*** Opening DATA SECTION ***
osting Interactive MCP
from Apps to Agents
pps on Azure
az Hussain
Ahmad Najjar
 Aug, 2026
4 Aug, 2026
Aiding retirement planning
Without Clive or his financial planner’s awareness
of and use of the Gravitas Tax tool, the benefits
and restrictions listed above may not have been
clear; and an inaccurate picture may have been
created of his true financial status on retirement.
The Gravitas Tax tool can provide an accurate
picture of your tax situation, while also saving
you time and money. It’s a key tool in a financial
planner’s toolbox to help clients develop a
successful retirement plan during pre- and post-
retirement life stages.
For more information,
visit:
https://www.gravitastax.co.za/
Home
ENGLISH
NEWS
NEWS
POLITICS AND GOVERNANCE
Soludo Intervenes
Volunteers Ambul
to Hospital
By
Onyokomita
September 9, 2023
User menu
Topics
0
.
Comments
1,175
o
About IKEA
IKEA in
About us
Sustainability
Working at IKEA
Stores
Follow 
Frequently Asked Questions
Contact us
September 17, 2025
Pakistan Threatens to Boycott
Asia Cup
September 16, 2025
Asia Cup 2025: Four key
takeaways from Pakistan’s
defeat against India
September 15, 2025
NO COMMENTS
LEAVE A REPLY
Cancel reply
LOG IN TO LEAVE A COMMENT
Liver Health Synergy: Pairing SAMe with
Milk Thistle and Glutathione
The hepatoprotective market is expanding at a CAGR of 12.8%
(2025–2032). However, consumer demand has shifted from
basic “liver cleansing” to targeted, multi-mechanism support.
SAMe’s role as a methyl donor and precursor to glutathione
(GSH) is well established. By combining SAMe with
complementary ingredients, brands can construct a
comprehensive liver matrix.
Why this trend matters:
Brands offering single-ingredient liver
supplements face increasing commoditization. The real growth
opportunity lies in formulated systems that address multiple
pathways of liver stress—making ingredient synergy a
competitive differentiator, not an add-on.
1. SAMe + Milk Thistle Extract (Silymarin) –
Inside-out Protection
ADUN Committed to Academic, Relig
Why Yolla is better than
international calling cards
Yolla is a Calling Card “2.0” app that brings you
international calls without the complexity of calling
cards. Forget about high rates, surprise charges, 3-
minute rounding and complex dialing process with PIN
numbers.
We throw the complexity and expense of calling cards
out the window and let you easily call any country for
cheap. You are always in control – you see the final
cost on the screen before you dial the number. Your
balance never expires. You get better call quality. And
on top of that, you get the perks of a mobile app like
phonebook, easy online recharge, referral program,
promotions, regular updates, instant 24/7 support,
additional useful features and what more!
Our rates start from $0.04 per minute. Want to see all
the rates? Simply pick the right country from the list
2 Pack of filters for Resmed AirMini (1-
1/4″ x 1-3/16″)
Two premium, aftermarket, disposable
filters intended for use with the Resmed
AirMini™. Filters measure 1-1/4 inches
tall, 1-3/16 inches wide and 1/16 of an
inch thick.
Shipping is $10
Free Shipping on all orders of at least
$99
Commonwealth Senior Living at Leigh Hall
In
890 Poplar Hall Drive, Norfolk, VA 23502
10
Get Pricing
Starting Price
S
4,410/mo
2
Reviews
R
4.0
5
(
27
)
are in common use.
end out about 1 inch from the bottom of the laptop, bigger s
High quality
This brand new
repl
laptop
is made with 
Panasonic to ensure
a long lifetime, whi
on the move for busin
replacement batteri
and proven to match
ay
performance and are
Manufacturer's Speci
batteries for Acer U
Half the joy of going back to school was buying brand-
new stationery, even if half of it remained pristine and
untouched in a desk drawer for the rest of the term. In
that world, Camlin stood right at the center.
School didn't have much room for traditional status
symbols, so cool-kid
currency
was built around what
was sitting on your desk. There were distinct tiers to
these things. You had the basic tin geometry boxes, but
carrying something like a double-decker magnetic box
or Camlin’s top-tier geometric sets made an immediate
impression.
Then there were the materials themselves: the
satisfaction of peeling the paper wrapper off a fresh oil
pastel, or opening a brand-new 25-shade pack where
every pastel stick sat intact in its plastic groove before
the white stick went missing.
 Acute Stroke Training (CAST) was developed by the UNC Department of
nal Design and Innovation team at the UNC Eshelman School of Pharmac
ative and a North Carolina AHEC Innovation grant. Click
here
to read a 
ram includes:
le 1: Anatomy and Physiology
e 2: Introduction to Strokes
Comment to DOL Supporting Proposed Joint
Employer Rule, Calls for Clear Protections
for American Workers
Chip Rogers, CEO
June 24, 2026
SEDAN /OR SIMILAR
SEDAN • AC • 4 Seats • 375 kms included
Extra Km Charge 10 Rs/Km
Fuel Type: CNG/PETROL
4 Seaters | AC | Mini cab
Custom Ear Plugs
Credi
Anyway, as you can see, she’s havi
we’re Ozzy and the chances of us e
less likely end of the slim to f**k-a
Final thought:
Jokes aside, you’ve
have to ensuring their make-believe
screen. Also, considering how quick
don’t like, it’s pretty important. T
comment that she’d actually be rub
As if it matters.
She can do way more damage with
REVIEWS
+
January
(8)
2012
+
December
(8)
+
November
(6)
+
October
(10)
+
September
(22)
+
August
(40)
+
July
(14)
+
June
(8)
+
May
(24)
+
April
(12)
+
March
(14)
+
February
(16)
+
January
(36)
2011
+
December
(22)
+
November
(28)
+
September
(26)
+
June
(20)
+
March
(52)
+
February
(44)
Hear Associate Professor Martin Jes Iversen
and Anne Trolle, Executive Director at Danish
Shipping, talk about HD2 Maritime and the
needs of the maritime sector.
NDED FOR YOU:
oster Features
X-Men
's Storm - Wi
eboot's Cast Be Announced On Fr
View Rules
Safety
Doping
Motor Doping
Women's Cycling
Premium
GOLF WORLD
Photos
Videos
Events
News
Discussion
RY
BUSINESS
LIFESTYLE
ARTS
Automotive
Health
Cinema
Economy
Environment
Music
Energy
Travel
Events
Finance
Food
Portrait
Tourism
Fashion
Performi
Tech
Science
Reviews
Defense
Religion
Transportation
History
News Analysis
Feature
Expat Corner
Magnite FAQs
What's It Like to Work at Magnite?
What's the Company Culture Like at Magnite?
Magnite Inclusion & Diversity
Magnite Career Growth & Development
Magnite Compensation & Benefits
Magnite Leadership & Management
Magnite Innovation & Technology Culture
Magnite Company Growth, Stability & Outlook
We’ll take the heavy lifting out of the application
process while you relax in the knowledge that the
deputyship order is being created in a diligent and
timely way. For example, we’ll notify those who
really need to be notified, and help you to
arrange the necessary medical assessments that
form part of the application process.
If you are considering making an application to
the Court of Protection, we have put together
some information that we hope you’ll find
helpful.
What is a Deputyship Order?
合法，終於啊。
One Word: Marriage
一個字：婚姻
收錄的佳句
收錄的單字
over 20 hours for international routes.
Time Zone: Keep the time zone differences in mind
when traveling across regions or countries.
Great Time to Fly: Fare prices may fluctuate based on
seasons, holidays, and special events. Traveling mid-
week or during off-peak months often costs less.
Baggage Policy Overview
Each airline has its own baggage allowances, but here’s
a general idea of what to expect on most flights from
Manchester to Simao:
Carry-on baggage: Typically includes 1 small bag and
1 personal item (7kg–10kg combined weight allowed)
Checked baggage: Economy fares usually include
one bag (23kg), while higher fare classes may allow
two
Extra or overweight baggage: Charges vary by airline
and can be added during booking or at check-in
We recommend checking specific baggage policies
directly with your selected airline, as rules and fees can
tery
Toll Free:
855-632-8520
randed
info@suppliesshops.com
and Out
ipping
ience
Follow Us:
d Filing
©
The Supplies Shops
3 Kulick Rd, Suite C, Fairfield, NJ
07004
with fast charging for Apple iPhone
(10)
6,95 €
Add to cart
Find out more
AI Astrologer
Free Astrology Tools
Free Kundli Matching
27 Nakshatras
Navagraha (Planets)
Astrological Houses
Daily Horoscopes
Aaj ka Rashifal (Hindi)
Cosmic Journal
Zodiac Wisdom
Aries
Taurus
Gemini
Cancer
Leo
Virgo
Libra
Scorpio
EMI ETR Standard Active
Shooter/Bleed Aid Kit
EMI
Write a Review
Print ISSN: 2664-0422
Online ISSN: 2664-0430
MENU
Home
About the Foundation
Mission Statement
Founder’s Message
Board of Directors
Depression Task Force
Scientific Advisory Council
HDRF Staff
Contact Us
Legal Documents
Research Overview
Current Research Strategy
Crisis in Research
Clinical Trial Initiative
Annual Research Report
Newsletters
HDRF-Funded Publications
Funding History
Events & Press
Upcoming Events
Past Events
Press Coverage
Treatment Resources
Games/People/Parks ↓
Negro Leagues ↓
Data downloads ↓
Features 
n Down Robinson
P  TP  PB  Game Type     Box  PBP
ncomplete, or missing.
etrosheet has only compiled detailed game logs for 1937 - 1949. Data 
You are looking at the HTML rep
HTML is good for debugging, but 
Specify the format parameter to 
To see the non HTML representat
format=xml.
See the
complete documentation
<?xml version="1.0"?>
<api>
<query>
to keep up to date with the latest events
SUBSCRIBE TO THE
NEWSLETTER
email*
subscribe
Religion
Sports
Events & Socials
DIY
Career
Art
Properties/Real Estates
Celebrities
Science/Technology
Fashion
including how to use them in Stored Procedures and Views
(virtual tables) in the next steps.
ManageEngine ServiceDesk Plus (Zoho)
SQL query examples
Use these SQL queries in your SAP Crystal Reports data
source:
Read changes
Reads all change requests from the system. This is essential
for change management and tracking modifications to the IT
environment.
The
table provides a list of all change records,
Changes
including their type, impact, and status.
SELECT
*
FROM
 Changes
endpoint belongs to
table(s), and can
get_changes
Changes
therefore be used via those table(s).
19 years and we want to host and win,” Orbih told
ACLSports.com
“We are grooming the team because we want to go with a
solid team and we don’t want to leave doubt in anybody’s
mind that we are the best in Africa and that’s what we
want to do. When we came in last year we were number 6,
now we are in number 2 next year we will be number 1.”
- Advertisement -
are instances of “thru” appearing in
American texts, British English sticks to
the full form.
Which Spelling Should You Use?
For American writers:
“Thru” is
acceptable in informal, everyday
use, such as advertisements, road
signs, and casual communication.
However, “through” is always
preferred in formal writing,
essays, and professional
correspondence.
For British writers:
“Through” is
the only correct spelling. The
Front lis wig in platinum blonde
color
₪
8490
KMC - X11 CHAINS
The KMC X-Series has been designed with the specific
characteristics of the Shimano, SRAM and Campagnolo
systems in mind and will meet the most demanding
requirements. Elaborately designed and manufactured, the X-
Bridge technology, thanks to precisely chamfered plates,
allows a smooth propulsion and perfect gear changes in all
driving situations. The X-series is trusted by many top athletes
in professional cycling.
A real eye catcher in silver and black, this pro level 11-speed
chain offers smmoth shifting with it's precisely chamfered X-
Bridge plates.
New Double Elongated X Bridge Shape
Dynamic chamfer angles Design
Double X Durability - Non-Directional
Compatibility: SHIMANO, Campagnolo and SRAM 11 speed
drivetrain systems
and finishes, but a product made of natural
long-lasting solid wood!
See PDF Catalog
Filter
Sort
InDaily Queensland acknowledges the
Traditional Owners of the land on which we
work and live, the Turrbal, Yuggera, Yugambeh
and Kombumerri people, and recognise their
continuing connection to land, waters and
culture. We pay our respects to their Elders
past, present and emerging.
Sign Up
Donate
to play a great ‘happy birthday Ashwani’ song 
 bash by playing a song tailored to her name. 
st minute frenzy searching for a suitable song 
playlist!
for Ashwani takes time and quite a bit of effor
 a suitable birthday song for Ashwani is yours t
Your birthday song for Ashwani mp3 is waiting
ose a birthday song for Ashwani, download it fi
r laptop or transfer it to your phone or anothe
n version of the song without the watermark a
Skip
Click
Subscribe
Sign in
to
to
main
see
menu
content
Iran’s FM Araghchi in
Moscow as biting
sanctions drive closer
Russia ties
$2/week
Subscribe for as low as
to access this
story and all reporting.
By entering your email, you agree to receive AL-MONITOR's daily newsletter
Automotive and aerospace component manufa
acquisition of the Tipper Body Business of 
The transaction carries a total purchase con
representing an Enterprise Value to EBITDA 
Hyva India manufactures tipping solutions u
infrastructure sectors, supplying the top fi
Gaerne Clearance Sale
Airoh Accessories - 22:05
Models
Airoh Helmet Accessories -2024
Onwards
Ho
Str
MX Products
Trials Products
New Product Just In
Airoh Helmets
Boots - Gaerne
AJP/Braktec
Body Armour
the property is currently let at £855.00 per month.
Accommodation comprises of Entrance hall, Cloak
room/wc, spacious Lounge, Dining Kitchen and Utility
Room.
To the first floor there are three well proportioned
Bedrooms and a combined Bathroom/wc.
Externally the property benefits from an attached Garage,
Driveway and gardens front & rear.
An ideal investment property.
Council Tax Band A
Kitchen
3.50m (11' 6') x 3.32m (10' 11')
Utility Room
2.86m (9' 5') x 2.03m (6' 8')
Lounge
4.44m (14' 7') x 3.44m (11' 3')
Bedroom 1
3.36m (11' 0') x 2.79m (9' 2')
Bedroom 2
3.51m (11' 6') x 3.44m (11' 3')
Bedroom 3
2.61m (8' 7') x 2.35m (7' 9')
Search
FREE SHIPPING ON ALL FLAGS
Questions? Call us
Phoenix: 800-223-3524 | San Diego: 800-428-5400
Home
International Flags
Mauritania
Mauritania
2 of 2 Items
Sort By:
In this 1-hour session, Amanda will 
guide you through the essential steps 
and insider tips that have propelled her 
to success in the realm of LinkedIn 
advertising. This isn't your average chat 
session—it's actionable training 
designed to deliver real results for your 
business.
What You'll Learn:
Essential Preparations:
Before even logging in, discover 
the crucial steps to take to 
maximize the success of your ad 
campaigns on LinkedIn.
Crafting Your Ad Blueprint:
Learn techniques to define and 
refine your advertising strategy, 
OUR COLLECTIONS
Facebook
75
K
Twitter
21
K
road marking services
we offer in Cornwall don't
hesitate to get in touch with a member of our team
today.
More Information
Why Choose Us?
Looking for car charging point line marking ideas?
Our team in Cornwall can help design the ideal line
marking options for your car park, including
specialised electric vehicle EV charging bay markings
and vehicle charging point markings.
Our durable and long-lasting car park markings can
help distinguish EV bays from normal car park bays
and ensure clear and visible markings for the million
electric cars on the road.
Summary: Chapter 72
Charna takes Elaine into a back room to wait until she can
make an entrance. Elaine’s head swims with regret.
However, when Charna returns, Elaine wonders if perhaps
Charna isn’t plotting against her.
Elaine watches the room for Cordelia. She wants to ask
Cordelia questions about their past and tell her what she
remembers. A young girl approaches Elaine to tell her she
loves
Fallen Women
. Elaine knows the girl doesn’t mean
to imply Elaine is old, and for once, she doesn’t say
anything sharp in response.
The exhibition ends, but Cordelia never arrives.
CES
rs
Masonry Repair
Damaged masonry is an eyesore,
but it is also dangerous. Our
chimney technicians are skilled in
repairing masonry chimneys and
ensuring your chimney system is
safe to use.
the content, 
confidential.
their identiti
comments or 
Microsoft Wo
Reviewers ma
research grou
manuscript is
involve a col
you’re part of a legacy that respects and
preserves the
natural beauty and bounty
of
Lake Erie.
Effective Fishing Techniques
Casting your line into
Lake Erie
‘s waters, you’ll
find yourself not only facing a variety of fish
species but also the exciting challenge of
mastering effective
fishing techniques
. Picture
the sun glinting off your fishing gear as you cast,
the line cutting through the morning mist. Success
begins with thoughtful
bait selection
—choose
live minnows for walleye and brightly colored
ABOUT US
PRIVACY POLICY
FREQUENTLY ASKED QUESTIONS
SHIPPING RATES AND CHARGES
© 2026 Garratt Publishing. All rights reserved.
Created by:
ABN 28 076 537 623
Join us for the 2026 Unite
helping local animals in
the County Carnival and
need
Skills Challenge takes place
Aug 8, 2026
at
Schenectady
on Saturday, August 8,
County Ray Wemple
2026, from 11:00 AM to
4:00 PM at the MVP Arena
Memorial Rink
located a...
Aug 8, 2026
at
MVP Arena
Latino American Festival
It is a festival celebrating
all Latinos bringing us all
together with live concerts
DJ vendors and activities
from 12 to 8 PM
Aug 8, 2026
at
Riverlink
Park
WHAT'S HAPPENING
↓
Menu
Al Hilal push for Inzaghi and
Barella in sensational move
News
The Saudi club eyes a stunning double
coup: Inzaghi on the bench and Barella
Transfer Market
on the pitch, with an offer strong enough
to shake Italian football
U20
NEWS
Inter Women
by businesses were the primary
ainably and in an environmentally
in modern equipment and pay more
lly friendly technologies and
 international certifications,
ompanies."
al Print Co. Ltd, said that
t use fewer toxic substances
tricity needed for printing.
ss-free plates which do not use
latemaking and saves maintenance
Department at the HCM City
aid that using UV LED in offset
*** Closing DATA SECTION ***
JOB ITEM
Go over the data above and copy every line that has the word "Kitchen" in it.

EXERCISE OUTPUT
room/wc, spacious Lounge, Dining Kitchen and Utility
Kitchen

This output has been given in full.